Two historic Orthodox churches rise from the shortgrass prairie in eastern Colorado five miles north of Calhan. The humble churches—St. Michael’s and St. Mary’s—were built by Slovak immigrants in the early 20th century.
The area was settled by Czechs, Slovaks, Serbs, Romanians, and a few Russians escaping the bleak economies of the war-torn Austro-Hungarian Empire in the late 19th century. These immigrants came, like immigrants today, to find a better and more secure life. They worked in Colorado’s coal and silver mines, steel mills, and began farming and ranching. Many homesteaded in eastern Colorado, finding the plains much like the steppes of their homelands.
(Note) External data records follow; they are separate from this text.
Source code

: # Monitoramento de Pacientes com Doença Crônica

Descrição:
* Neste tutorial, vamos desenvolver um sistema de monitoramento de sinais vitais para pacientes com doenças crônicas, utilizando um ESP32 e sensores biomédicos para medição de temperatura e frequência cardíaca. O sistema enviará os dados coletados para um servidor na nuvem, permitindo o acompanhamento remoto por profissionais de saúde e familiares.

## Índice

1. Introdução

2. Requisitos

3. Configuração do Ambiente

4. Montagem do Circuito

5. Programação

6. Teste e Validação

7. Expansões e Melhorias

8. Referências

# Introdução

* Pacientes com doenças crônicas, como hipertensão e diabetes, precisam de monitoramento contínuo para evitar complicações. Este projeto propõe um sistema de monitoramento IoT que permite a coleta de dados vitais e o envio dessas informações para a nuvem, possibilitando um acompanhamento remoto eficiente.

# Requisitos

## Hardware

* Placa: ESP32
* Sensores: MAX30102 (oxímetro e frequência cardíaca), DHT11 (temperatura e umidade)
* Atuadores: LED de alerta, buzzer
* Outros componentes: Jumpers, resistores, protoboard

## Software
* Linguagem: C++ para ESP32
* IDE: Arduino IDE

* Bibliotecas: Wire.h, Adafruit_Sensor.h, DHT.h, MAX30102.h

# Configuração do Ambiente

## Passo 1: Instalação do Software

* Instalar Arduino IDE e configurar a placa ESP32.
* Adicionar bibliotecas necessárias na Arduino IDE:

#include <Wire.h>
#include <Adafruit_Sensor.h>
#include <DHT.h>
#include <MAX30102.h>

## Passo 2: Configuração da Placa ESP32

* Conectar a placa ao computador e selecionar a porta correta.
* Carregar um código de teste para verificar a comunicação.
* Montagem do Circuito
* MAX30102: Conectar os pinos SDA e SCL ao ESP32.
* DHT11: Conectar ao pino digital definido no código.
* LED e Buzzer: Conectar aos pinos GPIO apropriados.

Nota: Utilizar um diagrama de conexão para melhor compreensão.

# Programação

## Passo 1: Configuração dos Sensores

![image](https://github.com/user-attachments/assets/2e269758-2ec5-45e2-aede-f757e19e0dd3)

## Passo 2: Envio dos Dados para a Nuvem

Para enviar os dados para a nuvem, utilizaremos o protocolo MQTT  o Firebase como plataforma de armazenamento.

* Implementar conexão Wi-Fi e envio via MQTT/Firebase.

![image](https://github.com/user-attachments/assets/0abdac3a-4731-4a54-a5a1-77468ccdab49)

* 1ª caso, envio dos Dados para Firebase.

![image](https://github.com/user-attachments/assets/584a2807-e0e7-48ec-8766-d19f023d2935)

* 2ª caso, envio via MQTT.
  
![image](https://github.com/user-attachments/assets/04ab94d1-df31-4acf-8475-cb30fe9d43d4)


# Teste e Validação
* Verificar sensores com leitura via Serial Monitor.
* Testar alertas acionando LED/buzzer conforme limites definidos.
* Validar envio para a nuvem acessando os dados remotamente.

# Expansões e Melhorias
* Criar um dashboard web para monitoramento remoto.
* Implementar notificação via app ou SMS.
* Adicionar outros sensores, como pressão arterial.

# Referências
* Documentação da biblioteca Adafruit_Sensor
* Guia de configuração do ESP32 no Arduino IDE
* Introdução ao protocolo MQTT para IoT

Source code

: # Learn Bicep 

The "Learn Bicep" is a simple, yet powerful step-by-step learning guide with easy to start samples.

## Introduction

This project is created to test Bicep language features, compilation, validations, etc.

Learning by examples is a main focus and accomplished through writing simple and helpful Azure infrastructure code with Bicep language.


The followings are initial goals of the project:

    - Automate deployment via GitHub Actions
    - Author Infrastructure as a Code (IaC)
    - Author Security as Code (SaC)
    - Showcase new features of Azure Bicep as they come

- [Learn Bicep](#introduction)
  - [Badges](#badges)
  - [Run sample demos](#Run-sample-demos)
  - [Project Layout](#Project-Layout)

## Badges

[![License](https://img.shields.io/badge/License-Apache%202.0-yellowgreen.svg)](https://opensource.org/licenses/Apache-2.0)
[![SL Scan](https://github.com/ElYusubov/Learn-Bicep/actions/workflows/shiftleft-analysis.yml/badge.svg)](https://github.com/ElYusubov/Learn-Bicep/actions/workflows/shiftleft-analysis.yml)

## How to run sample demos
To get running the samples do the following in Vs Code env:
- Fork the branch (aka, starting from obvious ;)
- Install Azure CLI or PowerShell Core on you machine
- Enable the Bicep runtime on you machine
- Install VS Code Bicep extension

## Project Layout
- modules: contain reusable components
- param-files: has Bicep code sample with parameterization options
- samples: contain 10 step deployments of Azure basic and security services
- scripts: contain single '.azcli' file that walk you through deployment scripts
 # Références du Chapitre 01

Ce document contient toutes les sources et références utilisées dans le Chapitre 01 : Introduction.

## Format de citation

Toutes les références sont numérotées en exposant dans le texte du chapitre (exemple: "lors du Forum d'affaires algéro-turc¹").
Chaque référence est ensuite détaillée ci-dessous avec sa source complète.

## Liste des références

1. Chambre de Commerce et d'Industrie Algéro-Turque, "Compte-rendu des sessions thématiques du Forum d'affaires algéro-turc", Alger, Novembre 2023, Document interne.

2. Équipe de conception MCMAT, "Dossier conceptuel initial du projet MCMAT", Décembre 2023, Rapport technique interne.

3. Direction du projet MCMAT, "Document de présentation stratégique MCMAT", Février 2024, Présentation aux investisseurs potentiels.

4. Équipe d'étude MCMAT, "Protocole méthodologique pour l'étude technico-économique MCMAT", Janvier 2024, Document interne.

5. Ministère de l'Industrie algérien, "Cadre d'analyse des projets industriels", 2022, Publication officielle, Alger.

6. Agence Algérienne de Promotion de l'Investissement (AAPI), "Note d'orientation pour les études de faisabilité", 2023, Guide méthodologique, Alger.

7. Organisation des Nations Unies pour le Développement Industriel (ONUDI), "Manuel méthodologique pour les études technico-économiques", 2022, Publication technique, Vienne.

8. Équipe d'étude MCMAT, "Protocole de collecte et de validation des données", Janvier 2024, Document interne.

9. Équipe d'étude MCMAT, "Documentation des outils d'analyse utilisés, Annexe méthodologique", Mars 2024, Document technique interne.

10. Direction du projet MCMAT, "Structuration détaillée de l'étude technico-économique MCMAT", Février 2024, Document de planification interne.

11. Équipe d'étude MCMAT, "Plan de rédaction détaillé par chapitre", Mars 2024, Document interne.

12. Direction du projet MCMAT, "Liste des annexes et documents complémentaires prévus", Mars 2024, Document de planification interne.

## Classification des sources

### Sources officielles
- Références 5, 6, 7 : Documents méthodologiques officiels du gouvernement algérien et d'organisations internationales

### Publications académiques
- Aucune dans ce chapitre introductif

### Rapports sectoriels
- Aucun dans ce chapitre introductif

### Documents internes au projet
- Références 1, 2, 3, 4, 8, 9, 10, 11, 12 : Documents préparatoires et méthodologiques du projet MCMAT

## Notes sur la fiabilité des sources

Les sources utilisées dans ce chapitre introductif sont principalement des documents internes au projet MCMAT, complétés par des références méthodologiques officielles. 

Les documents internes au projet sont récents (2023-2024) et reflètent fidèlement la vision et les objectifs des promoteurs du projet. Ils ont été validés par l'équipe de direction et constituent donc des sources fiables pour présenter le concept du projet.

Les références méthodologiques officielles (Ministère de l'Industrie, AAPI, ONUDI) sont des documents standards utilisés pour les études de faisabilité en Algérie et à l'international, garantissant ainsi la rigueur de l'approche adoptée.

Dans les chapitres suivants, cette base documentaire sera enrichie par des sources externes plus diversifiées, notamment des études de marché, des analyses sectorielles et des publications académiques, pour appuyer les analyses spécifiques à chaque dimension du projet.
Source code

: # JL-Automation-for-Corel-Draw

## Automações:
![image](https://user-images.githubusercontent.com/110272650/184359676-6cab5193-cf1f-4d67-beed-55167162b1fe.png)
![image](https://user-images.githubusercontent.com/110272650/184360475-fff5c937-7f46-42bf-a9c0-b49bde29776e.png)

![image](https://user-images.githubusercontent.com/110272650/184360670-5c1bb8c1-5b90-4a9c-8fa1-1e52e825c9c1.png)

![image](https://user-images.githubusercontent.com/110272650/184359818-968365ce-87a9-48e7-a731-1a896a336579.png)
After sowing the fields, the famers and their families planted an Orthodox Church named St. Michael’s on top of a rounded hillock in 1905. It burned down in 1927 and another church was built in its place. A “small feud” led to the congregation breaking apart and the leavers erected another building lower on the hill and called it St. Mary’s. Both were finished in 1932.
After their respective completions, the groups made up and decided to reunite at St. Mary’s Church. Both are historic buildings, although the upper one is rarely used and is now referred to as the “brown church.”
In early November 1983 I photographed St. Mary’s Orthodox Church, now called St. Mary’s Holy Dormition Orthodox Church, for a magazine article written by Larry Haise. In this land of evangelicals, Baptists, Catholics, and Lutherans, it seemed odd that an Orthodox church populated by eastern European immigrants was flourishing on the high plains.
Father Paul Fedec, the priest from 1956 to 1992, said Orthodoxy was a “hard times” faith and that it appealed to independent folks who resisted, even in Europe, the encroachment of government on church. The church, he said, thrived because it was the center of life for its congregants who ate, socialized, danced the polka, and upheld cultural traditions there. Father Paul lived in Denver, working as a financial manager at Martin Marietta, and driving 80 miles to Calhan at least twice a week to minister to his flock.
I particularly liked photographing the old hilltop cemetery with wooden crosses and tombstones etched with Slavic names like Mikita, Pylypczuk, Volosin, Trojanovich, and Hlatki.
I haven’t been out to that lonely hilltop since 1983. Maybe one day I’ll pack the camera bag and head out there to reshoot the little church on the prairie under the lonely sky.